— Directive —
In the records below, find each line containing the word "with" and copy it.

------ Task inputs

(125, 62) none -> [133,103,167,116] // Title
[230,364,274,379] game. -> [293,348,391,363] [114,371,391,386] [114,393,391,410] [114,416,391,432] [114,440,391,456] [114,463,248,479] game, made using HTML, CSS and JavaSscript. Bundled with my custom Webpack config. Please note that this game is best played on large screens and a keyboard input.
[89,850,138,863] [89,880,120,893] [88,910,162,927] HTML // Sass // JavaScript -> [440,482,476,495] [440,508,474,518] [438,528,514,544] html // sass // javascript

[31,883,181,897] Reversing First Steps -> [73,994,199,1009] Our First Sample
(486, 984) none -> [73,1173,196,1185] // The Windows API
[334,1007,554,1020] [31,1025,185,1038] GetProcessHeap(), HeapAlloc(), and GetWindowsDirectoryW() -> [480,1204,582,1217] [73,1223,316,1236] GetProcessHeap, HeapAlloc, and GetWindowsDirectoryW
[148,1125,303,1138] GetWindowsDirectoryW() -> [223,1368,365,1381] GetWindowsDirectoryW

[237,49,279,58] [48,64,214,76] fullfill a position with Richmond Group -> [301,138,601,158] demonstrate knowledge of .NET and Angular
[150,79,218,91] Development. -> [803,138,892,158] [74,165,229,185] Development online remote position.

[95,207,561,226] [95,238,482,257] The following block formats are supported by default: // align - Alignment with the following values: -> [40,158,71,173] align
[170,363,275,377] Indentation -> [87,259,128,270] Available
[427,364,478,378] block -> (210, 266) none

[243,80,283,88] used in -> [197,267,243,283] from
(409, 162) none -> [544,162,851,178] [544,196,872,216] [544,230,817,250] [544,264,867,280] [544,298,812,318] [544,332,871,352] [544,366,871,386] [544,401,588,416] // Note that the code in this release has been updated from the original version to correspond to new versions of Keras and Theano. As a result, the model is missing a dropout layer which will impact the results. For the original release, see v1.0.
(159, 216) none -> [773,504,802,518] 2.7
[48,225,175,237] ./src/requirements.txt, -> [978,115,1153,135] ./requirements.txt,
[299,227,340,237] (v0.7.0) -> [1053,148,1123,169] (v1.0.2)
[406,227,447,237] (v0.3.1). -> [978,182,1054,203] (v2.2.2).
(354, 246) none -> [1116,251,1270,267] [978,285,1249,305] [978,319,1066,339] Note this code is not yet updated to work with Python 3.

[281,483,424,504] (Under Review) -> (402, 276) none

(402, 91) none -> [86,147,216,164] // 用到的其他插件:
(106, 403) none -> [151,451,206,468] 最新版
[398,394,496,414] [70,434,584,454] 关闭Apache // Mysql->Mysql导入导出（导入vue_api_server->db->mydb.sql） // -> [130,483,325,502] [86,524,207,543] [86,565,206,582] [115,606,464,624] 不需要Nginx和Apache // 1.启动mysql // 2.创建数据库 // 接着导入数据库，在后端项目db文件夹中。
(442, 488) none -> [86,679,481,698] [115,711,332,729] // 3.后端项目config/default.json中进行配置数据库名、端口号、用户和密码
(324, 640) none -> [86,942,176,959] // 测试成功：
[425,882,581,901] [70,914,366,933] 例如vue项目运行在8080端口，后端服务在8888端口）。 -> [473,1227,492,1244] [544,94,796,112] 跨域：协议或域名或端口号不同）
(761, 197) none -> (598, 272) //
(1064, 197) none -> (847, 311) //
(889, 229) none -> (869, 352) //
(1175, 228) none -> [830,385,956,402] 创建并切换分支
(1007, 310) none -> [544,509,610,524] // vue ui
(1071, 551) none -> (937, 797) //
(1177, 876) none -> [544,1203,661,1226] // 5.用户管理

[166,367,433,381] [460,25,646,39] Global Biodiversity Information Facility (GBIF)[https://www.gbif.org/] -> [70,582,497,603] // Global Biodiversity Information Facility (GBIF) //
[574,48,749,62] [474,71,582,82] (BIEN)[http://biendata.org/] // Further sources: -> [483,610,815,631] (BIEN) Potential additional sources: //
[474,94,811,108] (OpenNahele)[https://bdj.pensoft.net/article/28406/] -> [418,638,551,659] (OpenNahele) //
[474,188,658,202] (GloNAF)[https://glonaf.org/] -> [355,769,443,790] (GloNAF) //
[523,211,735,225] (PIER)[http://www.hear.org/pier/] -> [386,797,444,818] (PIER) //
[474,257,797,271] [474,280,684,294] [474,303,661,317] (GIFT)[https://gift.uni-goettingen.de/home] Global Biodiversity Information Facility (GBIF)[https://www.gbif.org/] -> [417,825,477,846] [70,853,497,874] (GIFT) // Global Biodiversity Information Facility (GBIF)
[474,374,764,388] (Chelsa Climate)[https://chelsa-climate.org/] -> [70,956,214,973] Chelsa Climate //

------------

— Worked solution —
[230,364,274,379] game. -> [293,348,391,363] [114,371,391,386] [114,393,391,410] [114,416,391,432] [114,440,391,456] [114,463,248,479] game, made using HTML, CSS and JavaSscript. Bundled with my custom Webpack config. Please note that this game is best played on large screens and a keyboard input.
[237,49,279,58] [48,64,214,76] fullfill a position with Richmond Group -> [301,138,601,158] demonstrate knowledge of .NET and Angular
[95,207,561,226] [95,238,482,257] The following block formats are supported by default: // align - Alignment with the following values: -> [40,158,71,173] align
(354, 246) none -> [1116,251,1270,267] [978,285,1249,305] [978,319,1066,339] Note this code is not yet updated to work with Python 3.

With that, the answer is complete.